The Ducks gave up only 21 goals in their first 14 playoff games but also scored only 33, and they don't have a single scorer among the top 15 in the playoffs.
That scarcity of offense showed up against a Devils team that allowed the fewest goals in the league during the season; Anaheim had only four shots in each of the first two periods, and so few good scoring chances that goalie Martin Brodeur often went minutes at a time without seeing the puck at his end.
It was Brodeur's first finals shutout and his fifth in this year's playoffs.
New Jersey and Anaheim tied for the league lead with 24 one-goal victories each during the regular season, and this series figures to be among the lowest-scoring in NHL history.
So it was no surprise that Friesen got the game-winning goal -- after all, his three such goals in New Jersey's tense elimination of NHL regular-season champion Ottawa in the Eastern Conference finals were by the most in any playoff round since the Islanders' Mike Bossy also had three in 1984. His goal late in Game 7 on Friday night sent New Jersey back to the finals.
Friesen added an empty net goal.
In a game in which the first goal figured to win it in a matchup of the league's hottest goalie (Giguere) against arguably its best goalie (Brodeur), the Devils pressured Giguere from the start of the second period.

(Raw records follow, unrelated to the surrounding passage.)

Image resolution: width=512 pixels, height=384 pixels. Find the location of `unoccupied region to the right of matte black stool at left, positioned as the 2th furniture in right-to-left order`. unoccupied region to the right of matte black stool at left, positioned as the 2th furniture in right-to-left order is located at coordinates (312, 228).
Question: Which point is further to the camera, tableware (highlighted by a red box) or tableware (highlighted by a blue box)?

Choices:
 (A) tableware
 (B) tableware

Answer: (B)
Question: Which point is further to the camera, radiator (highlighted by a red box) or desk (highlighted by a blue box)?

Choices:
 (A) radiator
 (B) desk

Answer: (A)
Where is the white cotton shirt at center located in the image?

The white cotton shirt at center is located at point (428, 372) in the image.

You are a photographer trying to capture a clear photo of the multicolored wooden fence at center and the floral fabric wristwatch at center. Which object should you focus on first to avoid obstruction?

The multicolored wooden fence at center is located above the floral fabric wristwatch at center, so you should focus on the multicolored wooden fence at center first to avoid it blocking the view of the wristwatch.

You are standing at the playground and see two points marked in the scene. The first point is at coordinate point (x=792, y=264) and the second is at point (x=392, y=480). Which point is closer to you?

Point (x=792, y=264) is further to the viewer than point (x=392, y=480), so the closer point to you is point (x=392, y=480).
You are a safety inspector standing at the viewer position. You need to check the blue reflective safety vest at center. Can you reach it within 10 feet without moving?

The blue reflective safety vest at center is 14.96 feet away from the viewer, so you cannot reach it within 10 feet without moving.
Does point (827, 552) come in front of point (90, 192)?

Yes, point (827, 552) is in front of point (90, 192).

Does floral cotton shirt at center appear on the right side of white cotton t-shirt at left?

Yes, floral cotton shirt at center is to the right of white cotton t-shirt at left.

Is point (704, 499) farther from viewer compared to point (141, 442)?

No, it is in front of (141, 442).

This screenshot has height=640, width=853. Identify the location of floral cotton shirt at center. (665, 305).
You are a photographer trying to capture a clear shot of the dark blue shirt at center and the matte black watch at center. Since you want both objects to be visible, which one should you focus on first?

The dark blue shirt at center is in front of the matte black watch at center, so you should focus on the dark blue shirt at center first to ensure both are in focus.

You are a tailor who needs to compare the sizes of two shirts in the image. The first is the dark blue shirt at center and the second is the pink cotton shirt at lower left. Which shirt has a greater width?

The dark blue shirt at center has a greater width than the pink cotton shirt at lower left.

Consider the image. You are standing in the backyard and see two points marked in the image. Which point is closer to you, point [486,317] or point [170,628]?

Finally, Sergei Brylin -- substituting for Niuewendyk on the Devils' second line -- controlled the puck near the blue line and swept it to Friesen near the left faceoff circle dot, and he whipped it over Giguere's right shoulder just inside the near post at 1:45 of the second.
In not even 22 minutes, the Devils had as many goals as the Minnesota Wild scored against Giguere in the entire Western Conference final. It was only one goal, but the Mighty Ducks, named after a Disney movie, had to sense the script in this game might be different.
The Ducks pulled off the near-impossible in their first three series, winning Games 1 and 2 on the road, including multiple- overtime wins in each Game 1. But, this night, they asked Giguere to do the truly impossible: win a game for them in which they didn't score.
Giguere, trained by the same goaltending coach who tutored the now- retired Patrick Roy, was outstanding most of the game, and certainly wasn't the reason the Ducks lost their first finals game ever.
And if a 1-0 lead seemed big, the 2-0 advantage supplied by Grant Marshall's fifth playoff goal in 12 games must have seemed insurmountable to the Ducks.
Giguere stopped Patrik Elias' shot from below the right circle, but the rebound deflected directly back onto Elias' stick, and he immediately fed it across the slot to a wide-open Marshall for an uncontested goal at 5:34 of the second.
Marshall went 65 playoff games without a goal, but now has five in his last 12 games.
Notes: In a virtually penalty free game, Anaheim was 0-for-2 on the power play and New Jersey was 0-for-1. Anaheim is only 6-of-54 in the playoffs . . . New Jersey played its first finals game ever without defenseman Ken Daneyko, who was scratched . . . New Jersey is 9-1 at home in the playoffs, Anaheim is 6-2 on the road.